Je les aime. Ils font du bon travail. Blondie est plus grand. Les petits groupes comme nous n’ont pas le poids nécessaire pour renégocier. Nous valons à peine la peine d’envoyer un stagiaire à l’entrepôt. Peut-être qu’une petite pression publique les fera changer d’avis. Nous ne savons pas quoi faire d’autre. https://t.co/6ztUqEB9i7
– LOW (@lowtheband) 4 janvier 2023
Low a ensuite remercié les fans qui l’ont soutenu. Merci, mes amis. Si ça ne marche pas, on peut dire que nous saurons où en est UMG. Le système va s’effondrer – ils ont une chance ici de s’adapter et d’être utiles à l’avenir ou de tomber en poussière, en s’accrochant à leurs pièces d’argent. Je vous aime tous. Paix sur terre ».
Merci, mes amis. Si ça ne marche pas, on peut dire qu’on saura où @umg stands. Le système va s’effondrer – ils ont une chance ici de s’adapter et d’être utiles à l’avenir ou de tomber en poussière, en s’accrochant à leurs pièces d’argent.
Je vous aime tous. Paix sur terre.
❤️🥁❤️
– LOW (@lowtheband) 5 janvier 2023
Tim Burgess de The Charlatans s’est également exprimé sur Twitter pour montrer son soutien au groupe. En 2021, le chiffre d’affaires d’Universal Music Group a dépassé les 10 milliards de dollars (oui, c’est 10 milliards de dollars). Le groupe @lowtheband ne peut pas faire de tournée, ses revenus proviennent donc uniquement de sa musique enregistrée. Cela ne semble pas du tout équitable ».

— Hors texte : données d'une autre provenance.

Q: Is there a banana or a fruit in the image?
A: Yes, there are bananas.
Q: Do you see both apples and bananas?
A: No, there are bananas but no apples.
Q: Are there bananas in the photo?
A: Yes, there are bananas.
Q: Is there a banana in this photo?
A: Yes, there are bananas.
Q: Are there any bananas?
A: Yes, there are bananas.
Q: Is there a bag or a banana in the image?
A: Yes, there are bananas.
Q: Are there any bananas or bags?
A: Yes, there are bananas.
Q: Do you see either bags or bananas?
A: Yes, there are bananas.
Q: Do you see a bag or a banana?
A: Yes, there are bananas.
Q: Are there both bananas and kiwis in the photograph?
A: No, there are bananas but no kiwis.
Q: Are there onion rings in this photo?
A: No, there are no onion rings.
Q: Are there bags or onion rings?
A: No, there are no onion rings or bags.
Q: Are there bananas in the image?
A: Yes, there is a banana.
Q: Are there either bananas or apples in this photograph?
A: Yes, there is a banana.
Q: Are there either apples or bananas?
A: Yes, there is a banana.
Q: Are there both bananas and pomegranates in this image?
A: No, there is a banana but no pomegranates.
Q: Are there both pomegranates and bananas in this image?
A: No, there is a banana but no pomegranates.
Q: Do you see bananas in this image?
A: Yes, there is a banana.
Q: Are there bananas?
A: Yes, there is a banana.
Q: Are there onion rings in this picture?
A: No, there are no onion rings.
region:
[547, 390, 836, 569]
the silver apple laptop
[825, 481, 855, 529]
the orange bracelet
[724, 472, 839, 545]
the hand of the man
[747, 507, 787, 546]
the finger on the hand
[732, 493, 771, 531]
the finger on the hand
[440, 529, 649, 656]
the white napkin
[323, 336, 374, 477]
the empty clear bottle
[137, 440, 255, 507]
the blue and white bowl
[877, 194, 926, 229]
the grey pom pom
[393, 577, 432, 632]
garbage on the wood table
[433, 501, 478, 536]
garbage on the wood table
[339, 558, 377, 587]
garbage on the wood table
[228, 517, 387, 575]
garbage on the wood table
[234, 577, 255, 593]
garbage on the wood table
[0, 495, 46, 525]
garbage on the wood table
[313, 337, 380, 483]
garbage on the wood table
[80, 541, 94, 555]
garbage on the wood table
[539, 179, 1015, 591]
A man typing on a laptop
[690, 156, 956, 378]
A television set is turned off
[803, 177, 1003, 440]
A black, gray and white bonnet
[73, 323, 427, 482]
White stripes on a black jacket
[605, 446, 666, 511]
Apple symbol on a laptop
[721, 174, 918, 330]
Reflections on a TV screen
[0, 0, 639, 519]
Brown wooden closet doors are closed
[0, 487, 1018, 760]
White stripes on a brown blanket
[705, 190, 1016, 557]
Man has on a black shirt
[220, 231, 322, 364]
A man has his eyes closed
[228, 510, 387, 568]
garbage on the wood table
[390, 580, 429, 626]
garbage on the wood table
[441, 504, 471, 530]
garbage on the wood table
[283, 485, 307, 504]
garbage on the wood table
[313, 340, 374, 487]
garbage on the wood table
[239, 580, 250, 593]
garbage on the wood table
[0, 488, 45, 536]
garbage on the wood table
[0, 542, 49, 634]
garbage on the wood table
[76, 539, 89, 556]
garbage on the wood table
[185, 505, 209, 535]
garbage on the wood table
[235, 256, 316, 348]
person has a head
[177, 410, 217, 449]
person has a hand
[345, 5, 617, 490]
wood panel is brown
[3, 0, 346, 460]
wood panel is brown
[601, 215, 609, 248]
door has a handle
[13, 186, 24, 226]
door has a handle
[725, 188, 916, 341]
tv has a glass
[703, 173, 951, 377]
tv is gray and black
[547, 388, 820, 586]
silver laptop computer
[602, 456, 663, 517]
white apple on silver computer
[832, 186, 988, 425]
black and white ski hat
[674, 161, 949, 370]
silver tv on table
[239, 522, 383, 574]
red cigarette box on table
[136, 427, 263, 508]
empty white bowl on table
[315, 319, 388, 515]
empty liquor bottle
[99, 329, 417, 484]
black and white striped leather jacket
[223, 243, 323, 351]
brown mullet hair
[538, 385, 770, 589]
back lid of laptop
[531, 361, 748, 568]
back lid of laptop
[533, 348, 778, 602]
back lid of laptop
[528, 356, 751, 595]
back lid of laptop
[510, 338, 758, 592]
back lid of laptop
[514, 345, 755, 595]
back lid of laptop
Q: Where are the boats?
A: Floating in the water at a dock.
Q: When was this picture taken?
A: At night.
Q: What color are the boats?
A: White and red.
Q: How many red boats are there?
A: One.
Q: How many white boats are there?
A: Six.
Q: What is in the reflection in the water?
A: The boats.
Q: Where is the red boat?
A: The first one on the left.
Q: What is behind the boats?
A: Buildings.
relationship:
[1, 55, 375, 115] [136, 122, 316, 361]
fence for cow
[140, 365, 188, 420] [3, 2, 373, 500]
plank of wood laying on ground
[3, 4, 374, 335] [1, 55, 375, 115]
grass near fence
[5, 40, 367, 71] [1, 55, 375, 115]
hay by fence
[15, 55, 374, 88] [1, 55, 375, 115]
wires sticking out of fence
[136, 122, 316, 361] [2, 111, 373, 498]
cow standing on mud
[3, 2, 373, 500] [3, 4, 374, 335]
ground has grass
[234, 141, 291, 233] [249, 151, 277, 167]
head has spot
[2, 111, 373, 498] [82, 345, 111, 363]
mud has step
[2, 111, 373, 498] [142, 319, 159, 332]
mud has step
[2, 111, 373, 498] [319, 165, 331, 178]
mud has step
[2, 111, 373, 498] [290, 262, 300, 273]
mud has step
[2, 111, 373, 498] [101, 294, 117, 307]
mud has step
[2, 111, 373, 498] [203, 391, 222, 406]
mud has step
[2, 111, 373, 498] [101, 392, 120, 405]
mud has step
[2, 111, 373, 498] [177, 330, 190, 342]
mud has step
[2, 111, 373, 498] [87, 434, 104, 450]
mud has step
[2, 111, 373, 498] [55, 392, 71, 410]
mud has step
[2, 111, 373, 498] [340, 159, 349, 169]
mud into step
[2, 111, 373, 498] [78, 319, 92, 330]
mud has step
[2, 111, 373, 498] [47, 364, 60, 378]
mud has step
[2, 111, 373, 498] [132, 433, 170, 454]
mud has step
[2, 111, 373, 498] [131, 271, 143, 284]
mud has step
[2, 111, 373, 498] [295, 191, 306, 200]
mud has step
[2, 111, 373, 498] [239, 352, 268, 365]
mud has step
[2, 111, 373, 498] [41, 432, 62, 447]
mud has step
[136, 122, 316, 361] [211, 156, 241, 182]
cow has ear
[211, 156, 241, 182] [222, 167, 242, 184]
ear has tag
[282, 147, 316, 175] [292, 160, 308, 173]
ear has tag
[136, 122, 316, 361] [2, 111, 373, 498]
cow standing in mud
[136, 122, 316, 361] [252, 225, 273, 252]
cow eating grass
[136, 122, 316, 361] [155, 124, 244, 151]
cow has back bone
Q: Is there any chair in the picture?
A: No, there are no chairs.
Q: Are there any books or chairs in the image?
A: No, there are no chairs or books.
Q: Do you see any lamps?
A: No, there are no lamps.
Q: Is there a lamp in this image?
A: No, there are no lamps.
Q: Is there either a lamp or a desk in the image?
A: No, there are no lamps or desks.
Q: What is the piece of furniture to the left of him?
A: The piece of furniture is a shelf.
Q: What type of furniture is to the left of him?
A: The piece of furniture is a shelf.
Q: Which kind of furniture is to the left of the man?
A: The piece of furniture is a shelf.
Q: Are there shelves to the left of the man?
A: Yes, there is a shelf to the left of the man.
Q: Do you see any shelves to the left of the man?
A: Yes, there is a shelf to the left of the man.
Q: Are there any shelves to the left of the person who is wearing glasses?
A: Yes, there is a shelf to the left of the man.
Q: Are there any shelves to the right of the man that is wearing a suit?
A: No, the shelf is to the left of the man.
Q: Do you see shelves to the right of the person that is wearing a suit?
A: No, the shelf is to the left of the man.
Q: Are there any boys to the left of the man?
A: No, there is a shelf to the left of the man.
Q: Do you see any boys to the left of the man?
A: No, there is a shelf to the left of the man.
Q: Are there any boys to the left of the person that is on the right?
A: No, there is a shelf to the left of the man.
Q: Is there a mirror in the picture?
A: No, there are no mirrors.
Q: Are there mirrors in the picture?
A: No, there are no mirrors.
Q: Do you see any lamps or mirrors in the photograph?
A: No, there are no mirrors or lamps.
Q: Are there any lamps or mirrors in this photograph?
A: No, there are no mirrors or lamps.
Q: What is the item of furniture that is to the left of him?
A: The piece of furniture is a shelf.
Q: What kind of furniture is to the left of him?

Les revenus de 2021 pour Universal Music Group (@umg) a dépassé les 10 milliards de dollars (yep c’est 10
MILLIARDS de dollars). @lowtheband ne peuvent pas faire de tournées, leurs revenus proviennent donc uniquement de leur musique enregistrée. Cela ne semble pas juste du tout https://t.co/liamxc3Lgg– Tim Burgess (@Tim_Burgess) 5 janvier 2023
NME a contacté UMG pour un commentaire.
UMG fait également l’objet d’un recours collectif de la part du duo de hip-hop Black Sheep, qui affirme que le géant de la musique lui doit, ainsi qu’à d’autres artistes, environ 750 millions de dollars en redevances impayées.